Wednesday, September 03, 2014
From Dr. George Carlo, founder, Science and Public Policy Institute, Washington, D.C.
"If there is even a reasonable possibility that cell phone radiation is carcinogenic, the time for action in the public health and regulatory sectors is upon us. Even though the financial and social cost of restricting such devices would be significant, those costs pale in comparison to the cost in human lives from doing nothing, only to discover thirty or that the early signs were pointing in the right direction."
Judge Frederick H. Weisberg
• These cases went to the U.S. Supreme Court and certiorari was denied in December 2005. The cases were remanded to the state courts and the present cases -- 13 -- are part of that remand group.
• The litigation motions have been going back and forth between plaintiffs and the wireless industry since 2007.
• There have been other relevant decisions in the case on technical aspects:
◦ Claims based on phones used prior to 1996 when the Telecommunications Act (TCA) went into effect, are allowed in the litigation.
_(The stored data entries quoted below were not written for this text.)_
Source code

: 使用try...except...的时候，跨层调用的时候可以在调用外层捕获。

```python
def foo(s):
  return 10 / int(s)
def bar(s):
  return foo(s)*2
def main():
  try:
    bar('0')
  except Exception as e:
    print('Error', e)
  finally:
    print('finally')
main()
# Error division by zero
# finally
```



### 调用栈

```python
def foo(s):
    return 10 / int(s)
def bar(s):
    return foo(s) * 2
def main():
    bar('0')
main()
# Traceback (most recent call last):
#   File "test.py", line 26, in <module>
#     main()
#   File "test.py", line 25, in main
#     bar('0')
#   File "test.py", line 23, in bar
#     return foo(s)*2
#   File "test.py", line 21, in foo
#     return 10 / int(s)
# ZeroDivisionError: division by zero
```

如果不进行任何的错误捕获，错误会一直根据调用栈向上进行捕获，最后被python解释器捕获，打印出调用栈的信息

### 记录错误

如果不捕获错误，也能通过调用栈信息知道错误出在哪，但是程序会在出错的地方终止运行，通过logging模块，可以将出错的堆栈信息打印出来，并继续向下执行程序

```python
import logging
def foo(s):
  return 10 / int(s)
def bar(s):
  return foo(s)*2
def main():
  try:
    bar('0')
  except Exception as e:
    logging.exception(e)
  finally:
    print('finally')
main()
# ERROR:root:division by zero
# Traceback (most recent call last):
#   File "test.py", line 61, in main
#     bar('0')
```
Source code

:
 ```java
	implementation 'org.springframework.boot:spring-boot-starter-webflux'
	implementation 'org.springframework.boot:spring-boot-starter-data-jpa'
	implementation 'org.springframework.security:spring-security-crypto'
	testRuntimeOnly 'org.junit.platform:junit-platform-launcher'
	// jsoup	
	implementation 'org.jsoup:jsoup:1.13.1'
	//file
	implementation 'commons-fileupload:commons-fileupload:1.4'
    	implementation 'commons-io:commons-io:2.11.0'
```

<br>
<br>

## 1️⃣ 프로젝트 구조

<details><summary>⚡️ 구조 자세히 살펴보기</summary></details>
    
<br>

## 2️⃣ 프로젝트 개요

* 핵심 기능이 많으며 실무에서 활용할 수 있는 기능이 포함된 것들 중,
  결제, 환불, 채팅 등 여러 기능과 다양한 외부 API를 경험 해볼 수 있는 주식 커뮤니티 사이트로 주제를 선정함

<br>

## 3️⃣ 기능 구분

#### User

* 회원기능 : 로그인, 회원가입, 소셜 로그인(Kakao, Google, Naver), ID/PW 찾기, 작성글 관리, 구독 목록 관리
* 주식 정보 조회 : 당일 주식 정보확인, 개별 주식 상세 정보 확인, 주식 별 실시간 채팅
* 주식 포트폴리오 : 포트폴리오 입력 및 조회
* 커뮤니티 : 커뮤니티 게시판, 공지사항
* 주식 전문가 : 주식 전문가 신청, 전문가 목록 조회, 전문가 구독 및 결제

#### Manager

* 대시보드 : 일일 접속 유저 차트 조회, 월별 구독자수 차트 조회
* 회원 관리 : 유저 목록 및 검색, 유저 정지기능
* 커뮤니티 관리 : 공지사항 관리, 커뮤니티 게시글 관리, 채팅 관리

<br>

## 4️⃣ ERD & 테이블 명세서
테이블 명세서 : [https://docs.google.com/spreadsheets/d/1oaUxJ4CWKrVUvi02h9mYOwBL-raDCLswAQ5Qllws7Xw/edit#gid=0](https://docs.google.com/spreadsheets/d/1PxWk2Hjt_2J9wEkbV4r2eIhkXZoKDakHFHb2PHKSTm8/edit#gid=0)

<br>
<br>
◦ Claims based on phones used after the TCA went into effect and compliant with the 1.6 W/Kg SAR standard, are pre-empted.
◦ Claims based on phones used after the TCA went into effect but with SAR about the standard, are allowed in the litigation.
• The litigation is bifurcated -- these orders have to do with which the Dyas/Frye test to determine which experts can testify in the next phases of the litigation. So, there are five experts who are approved to go forward for the next phase.
• The next phase is bifurcated as well: General Causation -- can cell phones cause brain cancer; Specific Causation -- did a particular phone cause a specific brain tumor in a specific plaintiff.
• The next phase of discovery will be the first time that the industry has had to turn over data. No other litigation in the U.S. has gotten this far.